Il resta silencieux un moment, comme s'il réfléchissait à la meilleure manière de répondre. Puis, à ma grande surprise, il parla à voix basse, presque à contrecœur. "Tu sais..." commença-t-il, ses mots pesés, chaque syllabe mesurée. "Je n'ai jamais vraiment eu... un Noël. Pas un vrai, en tout cas."

Je fronçai les sourcils, confuse par cette confession inattendue. "Toi ?"

Il hocha lentement la tête, son regard s'assombrissant. "Noël n'est pas pour les démons, Amélie. Et dans ma ^première vie Noel n'a pas était fait pour moi ," dit-il, sa voix teintée d'une mélancolie rare. Son ton restait soutenu, comme toujours, mais cette fois-ci, il y avait une ombre de tristesse, une nuance dans sa voix que je ne lui avais jamais entendue auparavant.

Je savais. Je connaissais son passé chaotique, son enfance misérable, et il savait que je savais. C'était un non-dit entre nous, un poids que nous partagions en silence. Cette révélation me toucha plus profondément que je ne voulais l'admettre.

"Je ne suis pas fait pour cela," continua-t-il, les yeux fuyant légèrement les miens. "Cette fête... tout ce qu'elle symbolise... ça ne me concerne pas." Il marqua une pause, luttant visiblement contre quelque chose en lui-même. "Mais cette année..." Il inspira, ses mots lents et lourds. "Peut-être devrions-nous la passer ensemble. Si tu veux."

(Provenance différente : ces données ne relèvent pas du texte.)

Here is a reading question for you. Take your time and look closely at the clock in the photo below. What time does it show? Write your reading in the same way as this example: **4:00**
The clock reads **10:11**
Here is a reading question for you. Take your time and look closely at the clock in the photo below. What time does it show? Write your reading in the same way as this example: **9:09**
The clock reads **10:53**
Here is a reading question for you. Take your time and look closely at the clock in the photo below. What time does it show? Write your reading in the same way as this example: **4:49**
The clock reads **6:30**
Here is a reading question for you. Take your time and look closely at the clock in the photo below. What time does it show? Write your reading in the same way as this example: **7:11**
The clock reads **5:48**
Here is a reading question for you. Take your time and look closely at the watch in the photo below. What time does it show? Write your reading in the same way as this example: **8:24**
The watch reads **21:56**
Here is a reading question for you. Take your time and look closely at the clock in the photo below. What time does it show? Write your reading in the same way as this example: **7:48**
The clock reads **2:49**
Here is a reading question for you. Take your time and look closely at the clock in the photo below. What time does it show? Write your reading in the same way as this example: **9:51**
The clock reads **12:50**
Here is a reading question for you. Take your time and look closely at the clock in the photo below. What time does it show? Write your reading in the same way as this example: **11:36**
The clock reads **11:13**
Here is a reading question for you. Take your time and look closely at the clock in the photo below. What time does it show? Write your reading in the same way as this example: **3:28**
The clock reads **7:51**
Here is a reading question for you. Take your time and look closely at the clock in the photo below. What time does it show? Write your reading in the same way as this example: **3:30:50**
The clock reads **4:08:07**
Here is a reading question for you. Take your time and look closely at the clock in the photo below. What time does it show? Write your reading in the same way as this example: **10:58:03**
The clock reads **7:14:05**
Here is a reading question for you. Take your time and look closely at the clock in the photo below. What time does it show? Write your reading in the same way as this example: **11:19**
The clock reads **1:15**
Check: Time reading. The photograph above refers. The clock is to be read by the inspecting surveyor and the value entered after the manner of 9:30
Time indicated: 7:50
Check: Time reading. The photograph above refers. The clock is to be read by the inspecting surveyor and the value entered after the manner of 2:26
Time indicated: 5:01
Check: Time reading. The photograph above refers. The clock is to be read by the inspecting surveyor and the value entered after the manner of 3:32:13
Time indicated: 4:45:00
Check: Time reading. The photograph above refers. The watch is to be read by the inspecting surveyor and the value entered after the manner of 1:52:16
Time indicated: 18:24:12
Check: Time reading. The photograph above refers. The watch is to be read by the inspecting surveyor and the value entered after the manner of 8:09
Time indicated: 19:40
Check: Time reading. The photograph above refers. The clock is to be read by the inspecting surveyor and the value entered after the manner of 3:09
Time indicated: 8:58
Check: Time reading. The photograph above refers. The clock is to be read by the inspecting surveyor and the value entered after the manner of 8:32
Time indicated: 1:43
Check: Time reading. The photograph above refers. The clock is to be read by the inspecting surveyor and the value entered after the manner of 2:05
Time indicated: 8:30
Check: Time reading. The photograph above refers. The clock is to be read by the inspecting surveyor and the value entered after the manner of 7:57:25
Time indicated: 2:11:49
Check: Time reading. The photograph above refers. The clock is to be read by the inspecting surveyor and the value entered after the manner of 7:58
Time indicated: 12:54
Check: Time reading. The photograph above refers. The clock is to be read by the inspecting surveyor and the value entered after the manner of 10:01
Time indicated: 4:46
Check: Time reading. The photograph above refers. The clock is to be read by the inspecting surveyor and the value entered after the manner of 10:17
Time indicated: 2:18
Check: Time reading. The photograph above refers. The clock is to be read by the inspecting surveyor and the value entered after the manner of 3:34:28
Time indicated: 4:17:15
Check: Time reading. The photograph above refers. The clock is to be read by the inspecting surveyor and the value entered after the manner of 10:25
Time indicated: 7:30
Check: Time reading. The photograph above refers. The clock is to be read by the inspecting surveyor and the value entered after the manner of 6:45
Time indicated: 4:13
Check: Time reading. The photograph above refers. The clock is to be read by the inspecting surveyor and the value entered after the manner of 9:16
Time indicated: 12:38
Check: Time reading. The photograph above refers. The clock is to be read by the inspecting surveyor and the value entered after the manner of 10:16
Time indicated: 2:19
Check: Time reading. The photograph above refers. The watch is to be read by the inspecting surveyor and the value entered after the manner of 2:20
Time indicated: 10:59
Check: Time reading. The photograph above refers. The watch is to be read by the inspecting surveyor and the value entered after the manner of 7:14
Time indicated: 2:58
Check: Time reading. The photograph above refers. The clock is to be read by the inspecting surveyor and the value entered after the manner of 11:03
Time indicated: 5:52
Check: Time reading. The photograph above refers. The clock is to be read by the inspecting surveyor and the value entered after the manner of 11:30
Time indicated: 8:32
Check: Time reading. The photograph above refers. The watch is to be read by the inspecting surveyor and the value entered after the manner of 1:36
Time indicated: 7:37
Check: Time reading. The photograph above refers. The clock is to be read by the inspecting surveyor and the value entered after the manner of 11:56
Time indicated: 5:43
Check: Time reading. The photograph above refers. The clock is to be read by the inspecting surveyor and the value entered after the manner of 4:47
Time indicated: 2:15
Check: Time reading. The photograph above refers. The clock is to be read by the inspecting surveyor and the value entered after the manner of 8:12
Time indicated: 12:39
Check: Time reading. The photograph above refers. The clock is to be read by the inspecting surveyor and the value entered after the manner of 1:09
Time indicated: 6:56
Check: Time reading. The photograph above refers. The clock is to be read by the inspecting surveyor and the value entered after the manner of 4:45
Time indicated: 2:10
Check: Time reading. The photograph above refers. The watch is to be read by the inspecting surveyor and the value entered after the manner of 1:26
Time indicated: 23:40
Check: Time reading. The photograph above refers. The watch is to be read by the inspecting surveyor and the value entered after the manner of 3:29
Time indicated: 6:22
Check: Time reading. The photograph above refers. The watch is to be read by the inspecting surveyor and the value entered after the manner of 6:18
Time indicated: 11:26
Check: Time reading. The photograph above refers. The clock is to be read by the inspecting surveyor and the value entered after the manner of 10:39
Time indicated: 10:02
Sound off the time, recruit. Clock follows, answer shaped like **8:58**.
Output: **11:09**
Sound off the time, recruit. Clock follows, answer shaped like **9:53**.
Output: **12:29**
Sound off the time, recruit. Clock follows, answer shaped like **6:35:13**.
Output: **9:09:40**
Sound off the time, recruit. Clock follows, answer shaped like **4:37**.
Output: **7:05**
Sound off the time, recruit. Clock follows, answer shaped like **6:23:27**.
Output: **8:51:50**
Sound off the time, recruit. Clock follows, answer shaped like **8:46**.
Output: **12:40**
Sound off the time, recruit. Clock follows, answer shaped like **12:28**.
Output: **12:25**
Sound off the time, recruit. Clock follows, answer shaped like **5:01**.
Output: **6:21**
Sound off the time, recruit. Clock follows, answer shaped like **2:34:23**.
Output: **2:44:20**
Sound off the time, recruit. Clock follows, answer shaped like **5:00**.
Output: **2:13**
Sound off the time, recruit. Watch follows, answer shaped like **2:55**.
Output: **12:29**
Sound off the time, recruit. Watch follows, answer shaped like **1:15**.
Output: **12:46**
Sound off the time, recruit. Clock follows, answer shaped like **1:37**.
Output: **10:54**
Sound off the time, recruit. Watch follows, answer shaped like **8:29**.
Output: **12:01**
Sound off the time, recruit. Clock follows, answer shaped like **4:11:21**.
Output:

Je restai bouche bée, surprise par cette proposition si inattendue. Alastor, celui qui avait toujours évité tout ce qui ressemblait à des émotions humaines, venait de proposer de fêter Noël avec moi. Le démon qui voulait mon âme, celui qui avait toujours été distant et froid, m'offrait soudain quelque chose de plus personnel. Une invitation à ne pas être seule.Un sourire faible apparut sur mes lèvres. "Tu dis ça... mais on dirait que ça te coûte," dis-je avec un petit rire, essayant de détendre l'atmosphère.

Il haussa un sourcil, légèrement amusé par ma remarque, un sourire en coin apparaissant sur ses lèvres. "Je ne suis pas le plus grand adepte des traditions humaines, c'est vrai. Mais... je suppose que cela ne pourrait pas faire de mal, pour une fois."

Je le regardai, touchée par ce geste inattendu. Alastor, même à contrecœur, me proposait une part de lui que je n'aurais jamais imaginé voir. Peut-être que, cette fois, je n'aurais pas à affronter ce vide toute seule.